Kind stirbt nach Poolunfall in Hotelanlage in Playa Blanca
Ein vierjähriges Kind ist am Sonntag nach einem Badeunfall in einem Hotelpool in Playa Blanca gestorben. Der Notruf ging um 13.30 Uhr bei der 112 ein, nachdem das Kind mit Ertrinkungssymptomen aus dem Wasser geborgen worden war. Die Anlage liegt im Gemeindegebiet von Yaiza auf Lanzarote.

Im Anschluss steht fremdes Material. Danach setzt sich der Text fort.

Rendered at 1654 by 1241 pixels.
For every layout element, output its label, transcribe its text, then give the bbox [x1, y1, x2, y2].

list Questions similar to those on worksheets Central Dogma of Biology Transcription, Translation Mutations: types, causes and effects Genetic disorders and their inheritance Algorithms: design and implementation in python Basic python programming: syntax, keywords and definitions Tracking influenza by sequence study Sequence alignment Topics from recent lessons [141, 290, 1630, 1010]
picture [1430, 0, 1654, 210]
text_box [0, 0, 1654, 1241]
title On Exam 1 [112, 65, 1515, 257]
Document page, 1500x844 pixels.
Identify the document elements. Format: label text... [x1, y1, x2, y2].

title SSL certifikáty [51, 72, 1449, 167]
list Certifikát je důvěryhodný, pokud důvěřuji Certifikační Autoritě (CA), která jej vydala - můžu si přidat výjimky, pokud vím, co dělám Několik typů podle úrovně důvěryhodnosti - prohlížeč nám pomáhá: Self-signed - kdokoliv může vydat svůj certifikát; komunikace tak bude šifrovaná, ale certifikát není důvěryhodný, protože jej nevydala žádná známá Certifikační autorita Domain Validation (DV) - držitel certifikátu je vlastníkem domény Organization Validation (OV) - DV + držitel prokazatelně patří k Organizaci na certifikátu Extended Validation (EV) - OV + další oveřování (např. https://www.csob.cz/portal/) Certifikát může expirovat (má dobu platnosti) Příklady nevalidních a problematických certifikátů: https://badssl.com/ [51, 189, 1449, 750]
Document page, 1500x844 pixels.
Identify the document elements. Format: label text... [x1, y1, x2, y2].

Der Koordinator des Kanarischen Rettungsdienstes SUC leitete per Telemedizin sofort Wiederbelebungsmaßnahmen ein. Zwei Ambulanzteams und ein Rettungshubschrauber setzten die Reanimation vor Ort fort. Die Lokalpolizei und die Feuerwehr sicherten den Bereich für die Landung des Hubschraubers. Das Kind konnte nicht gerettet werden. Die Guardia Civil hat die Ermittlungen aufgenommen.
Motorradfahrer stirbt nach Kollision auf der GC-60 bei Tejeda
Auf Gran Canaria ist ein 40-jähriger Motorradfahrer nach einem schweren Verkehrsunfall ums Leben gekommen. Er kollidierte gegen 12.42 Uhr bei Kilometer 4,5 der GC-60 nahe Tejeda mit einem Auto und erlag noch an der Unfallstelle seinen Verletzungen.
Der Kanarische Rettungsdienst SUC schickte eine medizinische Ambulanz sowie eine Basisambulanz zum Unfallort. Die Guardia Civil sicherte die Unfallstelle und wartete auf die Justizbehörden. Anschließend reinigte der Straßenerhaltungsdienst des Cabildo von Gran Canaria die Fahrbahn.